[Problem to work on] Transcribe the items from their first line through the line that contains "そうすると長い距離を乗れる体力も付いてきて、週末はロン", including both of those lines.

Stored data entries
**********

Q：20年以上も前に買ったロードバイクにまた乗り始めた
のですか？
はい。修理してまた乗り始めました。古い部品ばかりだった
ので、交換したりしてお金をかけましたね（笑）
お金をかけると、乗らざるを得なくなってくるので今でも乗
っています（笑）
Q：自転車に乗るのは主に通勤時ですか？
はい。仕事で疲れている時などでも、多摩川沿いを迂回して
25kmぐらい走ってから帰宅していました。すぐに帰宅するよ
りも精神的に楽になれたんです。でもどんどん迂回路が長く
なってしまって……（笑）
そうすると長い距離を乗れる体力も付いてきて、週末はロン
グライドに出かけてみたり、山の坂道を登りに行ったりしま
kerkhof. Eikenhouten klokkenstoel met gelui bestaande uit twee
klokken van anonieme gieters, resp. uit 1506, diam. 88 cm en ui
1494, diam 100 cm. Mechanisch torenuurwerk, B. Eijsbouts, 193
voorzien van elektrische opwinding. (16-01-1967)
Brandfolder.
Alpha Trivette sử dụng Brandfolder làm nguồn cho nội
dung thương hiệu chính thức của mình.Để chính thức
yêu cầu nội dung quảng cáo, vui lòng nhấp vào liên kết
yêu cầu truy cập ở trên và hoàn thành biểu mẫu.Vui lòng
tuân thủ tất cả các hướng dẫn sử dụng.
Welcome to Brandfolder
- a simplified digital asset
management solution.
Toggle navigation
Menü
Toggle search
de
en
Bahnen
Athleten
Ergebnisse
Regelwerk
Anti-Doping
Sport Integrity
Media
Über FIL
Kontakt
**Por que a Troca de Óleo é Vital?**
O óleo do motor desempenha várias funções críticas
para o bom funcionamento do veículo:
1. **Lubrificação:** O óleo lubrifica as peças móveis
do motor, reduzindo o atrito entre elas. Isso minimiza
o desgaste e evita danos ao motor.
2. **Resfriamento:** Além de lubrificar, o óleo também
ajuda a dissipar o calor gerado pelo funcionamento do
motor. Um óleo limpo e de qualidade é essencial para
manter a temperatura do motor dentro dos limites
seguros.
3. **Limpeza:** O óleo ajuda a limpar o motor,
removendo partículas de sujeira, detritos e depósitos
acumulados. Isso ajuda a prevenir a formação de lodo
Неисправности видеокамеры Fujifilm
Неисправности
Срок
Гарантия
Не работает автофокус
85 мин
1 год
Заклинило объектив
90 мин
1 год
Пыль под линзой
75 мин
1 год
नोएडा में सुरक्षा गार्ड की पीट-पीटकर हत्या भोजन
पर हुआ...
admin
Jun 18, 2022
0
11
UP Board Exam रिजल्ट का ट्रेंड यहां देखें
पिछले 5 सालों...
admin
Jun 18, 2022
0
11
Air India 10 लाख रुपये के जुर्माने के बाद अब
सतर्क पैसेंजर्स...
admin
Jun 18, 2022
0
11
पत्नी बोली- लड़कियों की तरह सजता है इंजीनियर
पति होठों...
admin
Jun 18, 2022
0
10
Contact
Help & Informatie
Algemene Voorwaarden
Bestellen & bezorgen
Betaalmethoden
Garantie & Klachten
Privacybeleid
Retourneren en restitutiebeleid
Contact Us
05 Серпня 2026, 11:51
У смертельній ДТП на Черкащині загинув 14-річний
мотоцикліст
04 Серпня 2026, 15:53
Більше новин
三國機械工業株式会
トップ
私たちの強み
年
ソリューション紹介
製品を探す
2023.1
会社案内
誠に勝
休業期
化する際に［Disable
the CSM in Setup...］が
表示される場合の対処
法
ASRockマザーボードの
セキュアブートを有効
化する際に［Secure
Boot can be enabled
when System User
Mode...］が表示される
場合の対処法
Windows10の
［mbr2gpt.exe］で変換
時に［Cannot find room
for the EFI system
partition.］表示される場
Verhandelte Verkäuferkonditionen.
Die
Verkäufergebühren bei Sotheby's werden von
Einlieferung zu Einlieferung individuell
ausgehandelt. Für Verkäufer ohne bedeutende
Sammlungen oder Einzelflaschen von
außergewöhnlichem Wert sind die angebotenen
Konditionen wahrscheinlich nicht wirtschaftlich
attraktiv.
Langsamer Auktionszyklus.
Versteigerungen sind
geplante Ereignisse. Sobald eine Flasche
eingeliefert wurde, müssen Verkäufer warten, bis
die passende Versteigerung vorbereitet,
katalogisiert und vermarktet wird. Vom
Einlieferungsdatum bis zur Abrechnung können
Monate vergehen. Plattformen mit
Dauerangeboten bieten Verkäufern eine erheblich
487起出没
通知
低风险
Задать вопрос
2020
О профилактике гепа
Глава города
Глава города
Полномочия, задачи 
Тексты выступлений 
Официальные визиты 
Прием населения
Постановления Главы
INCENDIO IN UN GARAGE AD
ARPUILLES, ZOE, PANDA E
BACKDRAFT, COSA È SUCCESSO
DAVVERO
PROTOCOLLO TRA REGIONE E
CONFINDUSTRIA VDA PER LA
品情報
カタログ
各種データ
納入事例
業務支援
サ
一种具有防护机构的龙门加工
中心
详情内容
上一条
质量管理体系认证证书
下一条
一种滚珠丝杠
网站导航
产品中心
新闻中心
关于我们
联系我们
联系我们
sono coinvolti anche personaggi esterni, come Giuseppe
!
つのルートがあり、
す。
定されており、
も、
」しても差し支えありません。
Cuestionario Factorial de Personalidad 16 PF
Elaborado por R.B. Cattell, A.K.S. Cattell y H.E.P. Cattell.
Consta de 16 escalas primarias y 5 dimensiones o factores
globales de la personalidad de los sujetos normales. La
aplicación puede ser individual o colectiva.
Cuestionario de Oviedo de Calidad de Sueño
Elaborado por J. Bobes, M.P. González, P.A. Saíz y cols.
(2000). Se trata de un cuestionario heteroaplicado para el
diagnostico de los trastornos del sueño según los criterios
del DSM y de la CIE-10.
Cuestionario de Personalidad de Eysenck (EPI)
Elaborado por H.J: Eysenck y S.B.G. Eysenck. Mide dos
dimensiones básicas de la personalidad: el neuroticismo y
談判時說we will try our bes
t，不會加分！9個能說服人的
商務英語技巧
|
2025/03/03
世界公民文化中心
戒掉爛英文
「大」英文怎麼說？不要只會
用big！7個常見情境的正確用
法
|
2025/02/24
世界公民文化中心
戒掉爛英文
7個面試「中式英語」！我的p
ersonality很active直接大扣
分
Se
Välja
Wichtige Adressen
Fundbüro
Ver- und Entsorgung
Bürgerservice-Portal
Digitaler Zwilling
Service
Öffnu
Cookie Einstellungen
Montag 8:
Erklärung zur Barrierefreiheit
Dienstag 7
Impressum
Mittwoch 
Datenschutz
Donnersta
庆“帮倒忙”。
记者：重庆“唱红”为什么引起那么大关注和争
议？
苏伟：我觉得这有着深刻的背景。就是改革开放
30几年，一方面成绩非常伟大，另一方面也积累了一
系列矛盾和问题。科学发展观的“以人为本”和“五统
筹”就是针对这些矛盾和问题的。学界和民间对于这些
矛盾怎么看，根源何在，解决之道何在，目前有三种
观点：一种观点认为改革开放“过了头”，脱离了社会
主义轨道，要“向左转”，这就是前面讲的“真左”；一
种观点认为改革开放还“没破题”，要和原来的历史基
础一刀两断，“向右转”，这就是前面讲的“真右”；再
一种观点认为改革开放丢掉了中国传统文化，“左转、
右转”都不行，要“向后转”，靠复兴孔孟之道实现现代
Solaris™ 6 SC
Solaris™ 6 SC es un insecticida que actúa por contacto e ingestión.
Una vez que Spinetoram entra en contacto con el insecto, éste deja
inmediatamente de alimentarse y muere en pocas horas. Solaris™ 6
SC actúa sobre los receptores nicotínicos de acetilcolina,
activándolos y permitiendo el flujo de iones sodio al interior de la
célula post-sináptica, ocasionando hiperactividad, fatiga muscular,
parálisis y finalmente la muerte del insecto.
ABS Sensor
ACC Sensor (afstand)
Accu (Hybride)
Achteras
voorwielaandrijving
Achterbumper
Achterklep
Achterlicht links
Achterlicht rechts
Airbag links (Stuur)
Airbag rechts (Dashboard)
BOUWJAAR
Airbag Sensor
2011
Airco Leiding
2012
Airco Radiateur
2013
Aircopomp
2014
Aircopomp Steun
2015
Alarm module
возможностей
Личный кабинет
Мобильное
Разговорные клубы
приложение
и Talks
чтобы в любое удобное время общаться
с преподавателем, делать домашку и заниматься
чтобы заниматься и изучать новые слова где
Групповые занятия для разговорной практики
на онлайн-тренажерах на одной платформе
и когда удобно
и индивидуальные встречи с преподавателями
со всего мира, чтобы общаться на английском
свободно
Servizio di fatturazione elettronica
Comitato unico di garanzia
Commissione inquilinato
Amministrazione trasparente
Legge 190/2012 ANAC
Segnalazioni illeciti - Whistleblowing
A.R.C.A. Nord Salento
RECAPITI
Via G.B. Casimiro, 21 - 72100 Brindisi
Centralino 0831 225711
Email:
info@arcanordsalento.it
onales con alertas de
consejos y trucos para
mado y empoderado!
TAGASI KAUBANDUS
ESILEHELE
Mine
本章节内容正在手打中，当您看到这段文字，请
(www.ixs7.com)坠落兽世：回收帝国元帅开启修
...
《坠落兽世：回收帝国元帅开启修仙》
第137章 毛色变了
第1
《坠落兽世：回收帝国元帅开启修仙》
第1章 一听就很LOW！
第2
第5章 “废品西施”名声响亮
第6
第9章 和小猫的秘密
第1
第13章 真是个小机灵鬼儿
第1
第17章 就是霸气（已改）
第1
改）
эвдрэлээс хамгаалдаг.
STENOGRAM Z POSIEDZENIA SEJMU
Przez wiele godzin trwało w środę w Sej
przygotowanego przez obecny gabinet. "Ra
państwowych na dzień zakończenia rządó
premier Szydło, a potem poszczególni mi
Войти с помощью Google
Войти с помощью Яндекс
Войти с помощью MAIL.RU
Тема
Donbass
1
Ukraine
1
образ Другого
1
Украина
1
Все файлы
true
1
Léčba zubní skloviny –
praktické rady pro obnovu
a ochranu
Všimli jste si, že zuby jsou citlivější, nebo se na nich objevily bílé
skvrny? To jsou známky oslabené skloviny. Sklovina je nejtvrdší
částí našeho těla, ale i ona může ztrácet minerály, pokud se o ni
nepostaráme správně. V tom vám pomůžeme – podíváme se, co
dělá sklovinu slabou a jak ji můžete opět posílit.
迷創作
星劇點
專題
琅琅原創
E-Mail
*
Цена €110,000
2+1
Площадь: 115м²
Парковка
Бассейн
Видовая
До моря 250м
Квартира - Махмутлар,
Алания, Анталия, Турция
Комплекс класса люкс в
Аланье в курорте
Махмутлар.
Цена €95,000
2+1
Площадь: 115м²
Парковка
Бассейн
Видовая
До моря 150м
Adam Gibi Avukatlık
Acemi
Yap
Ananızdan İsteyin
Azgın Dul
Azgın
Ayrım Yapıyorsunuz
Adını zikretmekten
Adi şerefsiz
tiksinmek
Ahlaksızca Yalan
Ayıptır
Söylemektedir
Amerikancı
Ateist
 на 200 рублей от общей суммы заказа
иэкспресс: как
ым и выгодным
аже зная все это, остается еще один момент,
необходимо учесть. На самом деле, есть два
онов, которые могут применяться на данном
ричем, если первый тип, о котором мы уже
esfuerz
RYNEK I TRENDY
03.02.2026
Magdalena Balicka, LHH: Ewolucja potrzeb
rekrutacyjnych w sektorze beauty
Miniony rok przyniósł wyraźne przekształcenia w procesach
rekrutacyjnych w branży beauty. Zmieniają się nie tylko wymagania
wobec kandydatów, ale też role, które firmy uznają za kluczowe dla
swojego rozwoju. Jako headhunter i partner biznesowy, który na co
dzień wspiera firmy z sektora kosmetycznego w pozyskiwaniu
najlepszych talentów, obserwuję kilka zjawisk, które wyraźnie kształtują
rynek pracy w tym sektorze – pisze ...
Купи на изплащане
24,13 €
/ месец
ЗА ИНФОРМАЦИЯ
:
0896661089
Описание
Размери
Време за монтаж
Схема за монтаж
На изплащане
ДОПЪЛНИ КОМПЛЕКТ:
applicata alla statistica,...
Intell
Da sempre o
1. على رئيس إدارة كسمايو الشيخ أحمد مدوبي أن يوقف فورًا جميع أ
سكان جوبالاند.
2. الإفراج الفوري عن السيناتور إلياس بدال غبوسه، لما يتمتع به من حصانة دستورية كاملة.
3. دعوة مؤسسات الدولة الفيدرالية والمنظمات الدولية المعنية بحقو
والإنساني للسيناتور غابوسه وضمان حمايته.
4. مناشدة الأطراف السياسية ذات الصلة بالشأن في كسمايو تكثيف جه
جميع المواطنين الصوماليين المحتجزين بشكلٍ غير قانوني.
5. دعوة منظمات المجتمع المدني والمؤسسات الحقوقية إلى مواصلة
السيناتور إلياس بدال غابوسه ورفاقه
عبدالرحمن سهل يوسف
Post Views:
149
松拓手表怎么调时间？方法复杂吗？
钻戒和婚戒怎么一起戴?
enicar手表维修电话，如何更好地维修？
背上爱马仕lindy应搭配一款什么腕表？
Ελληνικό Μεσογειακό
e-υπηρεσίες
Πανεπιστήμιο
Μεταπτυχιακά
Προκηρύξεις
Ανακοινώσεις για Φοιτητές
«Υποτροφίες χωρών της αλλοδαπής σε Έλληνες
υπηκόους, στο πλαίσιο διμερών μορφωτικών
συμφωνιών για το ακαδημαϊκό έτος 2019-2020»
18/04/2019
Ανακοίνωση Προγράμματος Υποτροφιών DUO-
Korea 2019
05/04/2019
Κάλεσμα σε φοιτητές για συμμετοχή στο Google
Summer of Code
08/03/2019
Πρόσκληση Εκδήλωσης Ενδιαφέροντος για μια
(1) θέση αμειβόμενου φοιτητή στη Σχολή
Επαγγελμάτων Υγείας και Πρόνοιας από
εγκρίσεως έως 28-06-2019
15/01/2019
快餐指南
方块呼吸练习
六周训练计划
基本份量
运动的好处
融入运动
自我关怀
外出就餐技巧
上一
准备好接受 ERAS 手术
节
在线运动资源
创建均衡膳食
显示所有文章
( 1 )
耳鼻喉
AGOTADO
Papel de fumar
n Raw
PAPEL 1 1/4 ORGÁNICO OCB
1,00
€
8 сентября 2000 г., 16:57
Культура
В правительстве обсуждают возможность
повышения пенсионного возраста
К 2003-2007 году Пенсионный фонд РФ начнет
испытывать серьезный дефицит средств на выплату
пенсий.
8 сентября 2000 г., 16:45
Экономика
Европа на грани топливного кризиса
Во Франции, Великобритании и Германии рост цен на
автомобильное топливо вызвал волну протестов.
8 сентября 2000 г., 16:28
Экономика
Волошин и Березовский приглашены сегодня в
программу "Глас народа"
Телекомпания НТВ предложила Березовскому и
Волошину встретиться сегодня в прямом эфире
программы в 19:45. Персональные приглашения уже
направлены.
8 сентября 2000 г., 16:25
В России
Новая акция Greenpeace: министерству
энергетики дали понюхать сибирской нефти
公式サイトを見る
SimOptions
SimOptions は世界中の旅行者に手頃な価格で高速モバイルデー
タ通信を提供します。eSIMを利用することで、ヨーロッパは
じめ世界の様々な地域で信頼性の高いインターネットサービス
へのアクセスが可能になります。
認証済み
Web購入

**********

[Expected answer]
Q：20年以上も前に買ったロードバイクにまた乗り始めた
のですか？
はい。修理してまた乗り始めました。古い部品ばかりだった
ので、交換したりしてお金をかけましたね（笑）
お金をかけると、乗らざるを得なくなってくるので今でも乗
っています（笑）
Q：自転車に乗るのは主に通勤時ですか？
はい。仕事で疲れている時などでも、多摩川沿いを迂回して
25kmぐらい走ってから帰宅していました。すぐに帰宅するよ
りも精神的に楽になれたんです。でもどんどん迂回路が長く
なってしまって……（笑）
そうすると長い距離を乗れる体力も付いてきて、週末はロン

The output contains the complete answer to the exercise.